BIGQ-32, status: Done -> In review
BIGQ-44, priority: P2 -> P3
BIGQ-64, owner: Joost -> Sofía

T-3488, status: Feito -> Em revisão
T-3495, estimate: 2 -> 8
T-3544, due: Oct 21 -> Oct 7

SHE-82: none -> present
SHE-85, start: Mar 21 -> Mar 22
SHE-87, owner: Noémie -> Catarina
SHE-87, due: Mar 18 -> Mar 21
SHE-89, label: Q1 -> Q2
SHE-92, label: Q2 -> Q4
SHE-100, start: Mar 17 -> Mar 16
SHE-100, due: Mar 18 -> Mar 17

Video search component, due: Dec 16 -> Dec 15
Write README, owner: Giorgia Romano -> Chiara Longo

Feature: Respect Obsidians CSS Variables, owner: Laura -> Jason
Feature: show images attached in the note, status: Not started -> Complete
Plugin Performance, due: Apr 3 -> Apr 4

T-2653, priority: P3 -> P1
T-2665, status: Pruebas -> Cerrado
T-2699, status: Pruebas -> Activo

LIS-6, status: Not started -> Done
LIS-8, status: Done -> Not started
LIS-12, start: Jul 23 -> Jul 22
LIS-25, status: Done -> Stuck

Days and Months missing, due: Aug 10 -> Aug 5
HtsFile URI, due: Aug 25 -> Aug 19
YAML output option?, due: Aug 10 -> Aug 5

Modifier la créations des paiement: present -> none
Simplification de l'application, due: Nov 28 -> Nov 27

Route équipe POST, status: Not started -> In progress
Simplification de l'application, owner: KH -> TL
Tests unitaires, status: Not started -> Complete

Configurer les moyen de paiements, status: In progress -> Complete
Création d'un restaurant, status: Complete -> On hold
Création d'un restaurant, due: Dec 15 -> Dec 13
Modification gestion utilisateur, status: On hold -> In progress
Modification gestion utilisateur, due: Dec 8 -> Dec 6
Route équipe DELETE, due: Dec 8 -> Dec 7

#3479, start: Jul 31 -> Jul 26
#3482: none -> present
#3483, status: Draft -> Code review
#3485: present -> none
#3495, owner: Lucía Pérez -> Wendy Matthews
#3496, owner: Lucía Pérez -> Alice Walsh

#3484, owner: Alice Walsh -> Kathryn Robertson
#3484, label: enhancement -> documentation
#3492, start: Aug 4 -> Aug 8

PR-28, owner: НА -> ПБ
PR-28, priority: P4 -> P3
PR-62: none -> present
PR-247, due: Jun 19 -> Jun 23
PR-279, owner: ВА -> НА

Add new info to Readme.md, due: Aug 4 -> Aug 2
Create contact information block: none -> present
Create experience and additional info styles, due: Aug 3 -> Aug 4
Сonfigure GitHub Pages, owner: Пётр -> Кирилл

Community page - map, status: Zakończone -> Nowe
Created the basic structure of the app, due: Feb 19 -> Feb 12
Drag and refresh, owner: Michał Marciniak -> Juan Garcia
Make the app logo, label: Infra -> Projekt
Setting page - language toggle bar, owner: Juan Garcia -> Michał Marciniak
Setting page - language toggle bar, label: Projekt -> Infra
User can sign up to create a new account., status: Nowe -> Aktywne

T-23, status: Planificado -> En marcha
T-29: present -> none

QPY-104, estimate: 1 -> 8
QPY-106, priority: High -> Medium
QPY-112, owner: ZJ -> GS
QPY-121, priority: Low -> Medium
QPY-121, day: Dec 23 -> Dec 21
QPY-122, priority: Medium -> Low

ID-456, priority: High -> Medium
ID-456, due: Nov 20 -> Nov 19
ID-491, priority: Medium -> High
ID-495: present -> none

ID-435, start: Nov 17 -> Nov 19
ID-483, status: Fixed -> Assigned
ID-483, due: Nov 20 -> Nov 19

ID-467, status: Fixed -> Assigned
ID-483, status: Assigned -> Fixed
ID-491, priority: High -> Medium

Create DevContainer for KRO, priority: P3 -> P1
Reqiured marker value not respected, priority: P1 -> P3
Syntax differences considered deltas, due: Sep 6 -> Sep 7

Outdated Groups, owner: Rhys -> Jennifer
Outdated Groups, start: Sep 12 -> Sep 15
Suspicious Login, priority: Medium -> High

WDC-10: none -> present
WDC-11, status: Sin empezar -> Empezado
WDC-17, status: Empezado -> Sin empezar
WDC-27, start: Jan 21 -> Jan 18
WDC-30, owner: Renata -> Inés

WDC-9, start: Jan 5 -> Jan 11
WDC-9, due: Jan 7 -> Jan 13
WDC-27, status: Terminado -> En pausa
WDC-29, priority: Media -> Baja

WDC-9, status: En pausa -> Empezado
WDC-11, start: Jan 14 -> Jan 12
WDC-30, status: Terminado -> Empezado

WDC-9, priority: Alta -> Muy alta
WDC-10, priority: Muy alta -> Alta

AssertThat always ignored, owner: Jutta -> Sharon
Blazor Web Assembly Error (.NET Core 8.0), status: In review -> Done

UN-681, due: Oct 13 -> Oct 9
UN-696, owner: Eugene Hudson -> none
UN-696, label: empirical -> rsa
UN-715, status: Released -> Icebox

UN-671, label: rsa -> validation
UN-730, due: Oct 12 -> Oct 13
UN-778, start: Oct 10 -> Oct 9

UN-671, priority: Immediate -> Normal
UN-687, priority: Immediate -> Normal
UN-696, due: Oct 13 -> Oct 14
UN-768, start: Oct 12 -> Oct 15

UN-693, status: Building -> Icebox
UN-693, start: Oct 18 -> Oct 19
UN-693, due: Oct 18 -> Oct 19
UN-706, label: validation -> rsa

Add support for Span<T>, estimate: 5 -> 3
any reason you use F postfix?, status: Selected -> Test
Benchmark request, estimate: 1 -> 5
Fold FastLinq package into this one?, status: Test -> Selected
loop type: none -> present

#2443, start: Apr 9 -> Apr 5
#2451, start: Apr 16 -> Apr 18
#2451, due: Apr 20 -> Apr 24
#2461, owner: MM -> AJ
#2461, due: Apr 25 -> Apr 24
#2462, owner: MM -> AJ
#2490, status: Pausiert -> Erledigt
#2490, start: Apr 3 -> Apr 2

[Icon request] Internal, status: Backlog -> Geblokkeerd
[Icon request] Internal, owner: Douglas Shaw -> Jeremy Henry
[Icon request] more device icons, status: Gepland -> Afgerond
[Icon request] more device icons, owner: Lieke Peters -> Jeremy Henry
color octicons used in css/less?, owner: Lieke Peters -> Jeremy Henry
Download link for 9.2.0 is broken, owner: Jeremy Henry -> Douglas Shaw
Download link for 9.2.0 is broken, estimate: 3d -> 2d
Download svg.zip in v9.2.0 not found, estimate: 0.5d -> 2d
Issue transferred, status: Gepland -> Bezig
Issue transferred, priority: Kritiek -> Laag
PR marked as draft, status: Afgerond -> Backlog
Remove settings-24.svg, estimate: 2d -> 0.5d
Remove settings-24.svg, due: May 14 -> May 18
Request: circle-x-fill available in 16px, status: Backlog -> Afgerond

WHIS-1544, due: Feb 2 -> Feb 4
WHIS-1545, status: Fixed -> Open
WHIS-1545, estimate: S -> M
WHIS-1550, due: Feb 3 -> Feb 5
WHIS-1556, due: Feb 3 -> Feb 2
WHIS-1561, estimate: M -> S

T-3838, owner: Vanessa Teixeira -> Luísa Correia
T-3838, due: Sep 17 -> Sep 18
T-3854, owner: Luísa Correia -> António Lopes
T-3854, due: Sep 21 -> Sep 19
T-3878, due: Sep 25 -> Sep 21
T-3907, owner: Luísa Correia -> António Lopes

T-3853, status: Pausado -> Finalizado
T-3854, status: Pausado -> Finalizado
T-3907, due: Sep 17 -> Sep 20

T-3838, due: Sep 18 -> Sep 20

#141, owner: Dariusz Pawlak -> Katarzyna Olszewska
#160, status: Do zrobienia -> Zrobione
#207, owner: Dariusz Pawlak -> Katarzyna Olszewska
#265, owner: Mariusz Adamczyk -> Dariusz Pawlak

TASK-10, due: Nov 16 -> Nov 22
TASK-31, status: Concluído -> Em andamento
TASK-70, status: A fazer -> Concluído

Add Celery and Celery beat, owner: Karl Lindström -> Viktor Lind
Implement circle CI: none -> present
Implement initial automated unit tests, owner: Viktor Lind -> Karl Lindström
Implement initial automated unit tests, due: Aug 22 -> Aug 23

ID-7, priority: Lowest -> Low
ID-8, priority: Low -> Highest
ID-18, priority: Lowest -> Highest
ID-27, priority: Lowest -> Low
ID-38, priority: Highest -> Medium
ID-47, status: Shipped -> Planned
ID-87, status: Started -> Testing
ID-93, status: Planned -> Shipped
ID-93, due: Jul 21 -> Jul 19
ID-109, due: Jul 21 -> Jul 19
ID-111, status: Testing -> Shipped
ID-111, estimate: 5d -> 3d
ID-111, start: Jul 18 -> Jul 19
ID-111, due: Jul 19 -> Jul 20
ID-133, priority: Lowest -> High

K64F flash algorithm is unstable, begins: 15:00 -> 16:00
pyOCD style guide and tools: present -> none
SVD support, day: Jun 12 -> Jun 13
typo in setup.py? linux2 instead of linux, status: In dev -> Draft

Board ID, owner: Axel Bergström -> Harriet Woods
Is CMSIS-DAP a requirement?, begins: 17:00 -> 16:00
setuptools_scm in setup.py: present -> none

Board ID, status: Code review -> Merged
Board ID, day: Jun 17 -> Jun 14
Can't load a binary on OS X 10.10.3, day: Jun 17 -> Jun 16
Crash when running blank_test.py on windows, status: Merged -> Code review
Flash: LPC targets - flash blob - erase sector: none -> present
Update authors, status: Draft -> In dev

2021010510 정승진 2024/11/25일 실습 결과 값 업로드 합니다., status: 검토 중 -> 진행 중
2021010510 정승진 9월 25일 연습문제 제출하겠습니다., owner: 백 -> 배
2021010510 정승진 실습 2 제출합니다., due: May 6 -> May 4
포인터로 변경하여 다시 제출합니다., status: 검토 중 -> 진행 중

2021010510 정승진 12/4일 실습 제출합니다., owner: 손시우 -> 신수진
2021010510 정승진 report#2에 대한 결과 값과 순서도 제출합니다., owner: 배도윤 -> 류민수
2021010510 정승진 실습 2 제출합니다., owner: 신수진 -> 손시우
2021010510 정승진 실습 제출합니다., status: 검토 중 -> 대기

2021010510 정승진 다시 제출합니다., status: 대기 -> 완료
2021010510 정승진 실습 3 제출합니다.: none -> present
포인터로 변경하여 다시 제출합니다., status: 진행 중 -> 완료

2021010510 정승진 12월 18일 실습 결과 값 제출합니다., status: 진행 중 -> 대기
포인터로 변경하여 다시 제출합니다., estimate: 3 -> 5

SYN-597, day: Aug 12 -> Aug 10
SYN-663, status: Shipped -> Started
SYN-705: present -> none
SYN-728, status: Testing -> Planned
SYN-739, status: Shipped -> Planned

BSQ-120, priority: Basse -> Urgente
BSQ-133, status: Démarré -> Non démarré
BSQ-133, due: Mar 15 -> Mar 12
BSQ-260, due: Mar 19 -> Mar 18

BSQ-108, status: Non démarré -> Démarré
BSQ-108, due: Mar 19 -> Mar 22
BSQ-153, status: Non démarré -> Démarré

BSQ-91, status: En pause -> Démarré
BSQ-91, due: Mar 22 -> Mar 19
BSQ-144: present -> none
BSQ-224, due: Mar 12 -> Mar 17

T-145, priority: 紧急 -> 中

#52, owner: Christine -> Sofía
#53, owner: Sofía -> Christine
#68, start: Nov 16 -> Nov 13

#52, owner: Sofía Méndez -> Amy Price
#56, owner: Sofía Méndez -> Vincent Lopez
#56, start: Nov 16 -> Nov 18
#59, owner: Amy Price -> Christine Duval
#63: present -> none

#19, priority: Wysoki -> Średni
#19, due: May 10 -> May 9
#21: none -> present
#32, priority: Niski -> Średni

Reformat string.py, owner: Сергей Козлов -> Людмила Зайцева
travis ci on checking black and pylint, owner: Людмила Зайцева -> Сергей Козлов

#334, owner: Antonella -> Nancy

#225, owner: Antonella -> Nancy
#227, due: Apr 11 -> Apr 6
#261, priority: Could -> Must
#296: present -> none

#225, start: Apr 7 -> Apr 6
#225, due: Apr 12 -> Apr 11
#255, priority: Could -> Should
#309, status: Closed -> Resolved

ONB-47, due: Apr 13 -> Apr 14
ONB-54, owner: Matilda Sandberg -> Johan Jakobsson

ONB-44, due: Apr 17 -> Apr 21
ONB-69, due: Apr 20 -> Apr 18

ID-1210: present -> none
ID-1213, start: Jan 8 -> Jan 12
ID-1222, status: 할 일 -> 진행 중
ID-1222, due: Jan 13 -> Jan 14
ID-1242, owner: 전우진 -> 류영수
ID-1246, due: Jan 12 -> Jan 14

——————————

_Directions_: The listing above holds a line with "Request: circle-x-fill available" and a line with "ID-87, status: Started -> Testing". Print the stretch from the first through the second, exactly and alone.

_Answer to the exercise_:
Request: circle-x-fill available in 16px, status: Backlog -> Afgerond

WHIS-1544, due: Feb 2 -> Feb 4
WHIS-1545, status: Fixed -> Open
WHIS-1545, estimate: S -> M
WHIS-1550, due: Feb 3 -> Feb 5
WHIS-1556, due: Feb 3 -> Feb 2
WHIS-1561, estimate: M -> S

T-3838, owner: Vanessa Teixeira -> Luísa Correia
T-3838, due: Sep 17 -> Sep 18
T-3854, owner: Luísa Correia -> António Lopes
T-3854, due: Sep 21 -> Sep 19
T-3878, due: Sep 25 -> Sep 21
T-3907, owner: Luísa Correia -> António Lopes

T-3853, status: Pausado -> Finalizado
T-3854, status: Pausado -> Finalizado
T-3907, due: Sep 17 -> Sep 20

T-3838, due: Sep 18 -> Sep 20

#141, owner: Dariusz Pawlak -> Katarzyna Olszewska
#160, status: Do zrobienia -> Zrobione
#207, owner: Dariusz Pawlak -> Katarzyna Olszewska
#265, owner: Mariusz Adamczyk -> Dariusz Pawlak

TASK-10, due: Nov 16 -> Nov 22
TASK-31, status: Concluído -> Em andamento
TASK-70, status: A fazer -> Concluído

Add Celery and Celery beat, owner: Karl Lindström -> Viktor Lind
Implement circle CI: none -> present
Implement initial automated unit tests, owner: Viktor Lind -> Karl Lindström
Implement initial automated unit tests, due: Aug 22 -> Aug 23

ID-7, priority: Lowest -> Low
ID-8, priority: Low -> Highest
ID-18, priority: Lowest -> Highest
ID-27, priority: Lowest -> Low
ID-38, priority: Highest -> Medium
ID-47, status: Shipped -> Planned
ID-87, status: Started -> Testing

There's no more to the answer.